WHAT THE TASK ASKS
From the conversation transcript, print the passage starting with "Eric Weinstein 56:48" and going on through "57:15 Absolutely. Okay.", word for word.

READING TEXT
------

Agnes Callard 55:07 someday?

Agnes Callard 55:09 Um, it was. Um,

Agnes Callard 55:14 so

Agnes Callard 55:16 I mean, really, in some ways the talk was quite academic, it was a talk about love. So it was it started with the circumstances, which is I was married to someone, and I fell in love with someone else. And then I was like, I didn't think that that was like the kind of person I was the kind of person to whom that could happen. But it did happen. And I tried to explain it and I tried to explain it using some of some of the texts that I think shed the most light on my own situation. So they were I think I talked about this passage from Henry James is wings of the dove and from Plato's symposium, about what I thought love was and how it was related. Did to the kind of quest to become a person. So that that's what the talk was about. But it was like, it was like I wanted to give to my students my own understanding of what had happened to me. I felt very much like this might be self aggrandizing. But I felt like Socrates, when Socrates says, In the simple in the apology, I want to show to you the meaning of what has happened to me. And he's, he's speaking there after they've condemned him to death. And he says, and he's already spoken to the people who condemned him, he's like, to the people who voted not to condemn me to my students or my friends, I want to show to you the meeting, I want you to understand. And it was really important to him that those people understand because he didn't want to sabotage the educational project that they had been involved in. And that's what I felt at that time. So in

Eric Weinstein 56:48 other words, in order for me to infer why you would do this, because it's a rather odd thing to do at one level or understandable at another. I would have to surmise and infer that you would in fact, invest to certain teachings of yours to your students with the personal, therefore calling it means see one thing I

Agnes Callard 57:07 know actually no, that's not quite right. So first of all, I don't have any teachings. So I didn't hadn't invested in teach ethics.

Agnes Callard 57:15 Absolutely. Okay.

Eric Weinstein 57:17 I can't imagine wanting to teach ethics. Because if I'm aware of my own ethical failings, and you know, there are many there are many and varied and unremarkable. Yeah. The idea of getting up and talking about ethical failings of others and why you shouldn't fail ethically. You know, I'm friends with Sam Harris, and he really doesn't believe much in lying. Now, he's not absolutely fanatical about it. He knows that there are certain cases where he has to lie. But I would never want because I'm trying to be aware of truthfulness and fickleness and all these sorts of things. You know status. For example, I have a need for status. It's not a standard need for status in some ways, in some ways, it's boring. But I don't mind talking about it, because I can make contact with it. I don't feel diminished. By inheriting a human condition. The thing that really distorts me is that I feel like we're all handed this white suit that we don't want at birth. And then as we live our lives, all of the things that we do when we spill our soup, or, you know, we spend time in the barn and up soiling this white suit, and people look at us and say, My God, you know, look at you. My question is, well, who ordered the white suit to begin with? Wouldn't I rather start with a baseline that says, I bet I'm a fairly standard person and if lying is a problem, and if hypocrisy is a problem if injustice and bigotry are problems, wouldn't I want to give myself a budget in all of those areas? And the key question is trying to live within one's means.

------

Dataset entries:
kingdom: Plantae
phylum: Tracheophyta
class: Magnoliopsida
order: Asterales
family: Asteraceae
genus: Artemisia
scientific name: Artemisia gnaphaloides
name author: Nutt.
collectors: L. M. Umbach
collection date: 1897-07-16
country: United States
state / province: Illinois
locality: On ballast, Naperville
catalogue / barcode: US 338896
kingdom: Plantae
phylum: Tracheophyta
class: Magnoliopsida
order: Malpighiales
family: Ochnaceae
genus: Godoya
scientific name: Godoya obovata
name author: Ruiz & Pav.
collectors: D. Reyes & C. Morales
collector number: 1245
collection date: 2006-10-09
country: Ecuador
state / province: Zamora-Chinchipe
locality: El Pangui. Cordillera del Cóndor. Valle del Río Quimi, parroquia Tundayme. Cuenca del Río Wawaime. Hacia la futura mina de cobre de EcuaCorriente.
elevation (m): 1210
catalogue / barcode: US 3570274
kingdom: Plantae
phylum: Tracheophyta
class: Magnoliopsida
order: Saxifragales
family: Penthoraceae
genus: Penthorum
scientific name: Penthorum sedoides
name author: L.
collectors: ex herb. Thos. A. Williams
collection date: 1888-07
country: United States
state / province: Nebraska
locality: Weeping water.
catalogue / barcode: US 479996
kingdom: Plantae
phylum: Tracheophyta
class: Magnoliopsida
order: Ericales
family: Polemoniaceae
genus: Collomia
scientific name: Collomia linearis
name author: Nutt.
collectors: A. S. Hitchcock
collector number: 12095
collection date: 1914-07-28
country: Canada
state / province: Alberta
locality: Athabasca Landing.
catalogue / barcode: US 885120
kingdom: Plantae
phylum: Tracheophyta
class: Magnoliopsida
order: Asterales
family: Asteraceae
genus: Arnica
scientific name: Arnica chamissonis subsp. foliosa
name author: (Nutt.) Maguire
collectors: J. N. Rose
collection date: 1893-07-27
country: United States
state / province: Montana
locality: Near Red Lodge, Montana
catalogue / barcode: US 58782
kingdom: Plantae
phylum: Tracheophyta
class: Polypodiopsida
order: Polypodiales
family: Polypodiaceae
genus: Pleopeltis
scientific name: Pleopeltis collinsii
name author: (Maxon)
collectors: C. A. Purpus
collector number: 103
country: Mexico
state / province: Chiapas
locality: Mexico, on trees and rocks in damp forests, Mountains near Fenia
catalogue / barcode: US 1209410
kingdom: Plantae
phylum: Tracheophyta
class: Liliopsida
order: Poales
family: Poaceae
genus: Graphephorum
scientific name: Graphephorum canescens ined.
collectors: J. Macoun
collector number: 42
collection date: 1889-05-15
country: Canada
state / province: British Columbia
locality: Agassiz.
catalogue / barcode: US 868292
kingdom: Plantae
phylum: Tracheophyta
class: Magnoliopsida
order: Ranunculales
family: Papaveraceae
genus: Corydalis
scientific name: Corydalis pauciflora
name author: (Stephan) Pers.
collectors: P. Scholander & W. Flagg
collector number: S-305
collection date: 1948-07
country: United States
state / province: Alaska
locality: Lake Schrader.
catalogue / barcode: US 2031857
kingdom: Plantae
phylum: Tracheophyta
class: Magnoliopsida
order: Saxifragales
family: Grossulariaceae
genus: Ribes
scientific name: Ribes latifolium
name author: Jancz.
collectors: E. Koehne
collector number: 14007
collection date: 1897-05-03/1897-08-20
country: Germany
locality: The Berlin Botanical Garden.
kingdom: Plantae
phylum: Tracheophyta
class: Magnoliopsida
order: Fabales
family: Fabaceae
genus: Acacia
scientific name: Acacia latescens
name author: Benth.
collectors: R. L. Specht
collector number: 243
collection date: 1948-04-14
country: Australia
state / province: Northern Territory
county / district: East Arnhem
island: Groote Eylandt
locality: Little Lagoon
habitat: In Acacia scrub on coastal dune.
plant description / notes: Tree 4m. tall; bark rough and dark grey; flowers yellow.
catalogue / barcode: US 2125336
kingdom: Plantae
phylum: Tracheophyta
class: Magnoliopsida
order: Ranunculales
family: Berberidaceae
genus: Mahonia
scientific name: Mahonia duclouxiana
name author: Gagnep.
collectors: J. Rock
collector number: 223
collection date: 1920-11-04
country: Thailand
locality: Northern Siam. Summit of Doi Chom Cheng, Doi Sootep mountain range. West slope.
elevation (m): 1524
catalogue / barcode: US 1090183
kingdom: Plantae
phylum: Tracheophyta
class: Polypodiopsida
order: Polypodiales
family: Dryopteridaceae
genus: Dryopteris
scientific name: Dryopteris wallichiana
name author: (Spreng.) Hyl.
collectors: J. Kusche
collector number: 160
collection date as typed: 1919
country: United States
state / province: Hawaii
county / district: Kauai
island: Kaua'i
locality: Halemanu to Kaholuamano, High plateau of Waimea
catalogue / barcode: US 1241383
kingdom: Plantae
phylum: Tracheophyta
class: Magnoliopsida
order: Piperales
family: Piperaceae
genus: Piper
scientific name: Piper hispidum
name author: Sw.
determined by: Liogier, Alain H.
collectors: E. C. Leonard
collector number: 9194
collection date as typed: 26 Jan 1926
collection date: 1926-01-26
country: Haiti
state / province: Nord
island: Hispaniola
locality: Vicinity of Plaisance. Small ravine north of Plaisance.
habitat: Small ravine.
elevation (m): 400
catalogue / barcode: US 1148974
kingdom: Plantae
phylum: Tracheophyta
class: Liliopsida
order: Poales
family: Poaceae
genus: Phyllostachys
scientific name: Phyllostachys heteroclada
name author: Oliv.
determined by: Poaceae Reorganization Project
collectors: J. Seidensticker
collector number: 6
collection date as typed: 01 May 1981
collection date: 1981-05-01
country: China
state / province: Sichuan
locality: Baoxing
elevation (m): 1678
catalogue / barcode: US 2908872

------

TASK SOLUTION
Eric Weinstein 56:48 other words, in order for me to infer why you would do this, because it's a rather odd thing to do at one level or understandable at another. I would have to surmise and infer that you would in fact, invest to certain teachings of yours to your students with the personal, therefore calling it means see one thing I

Agnes Callard 57:07 know actually no, that's not quite right. So first of all, I don't have any teachings. So I didn't hadn't invested in teach ethics.

Agnes Callard 57:15 Absolutely. Okay.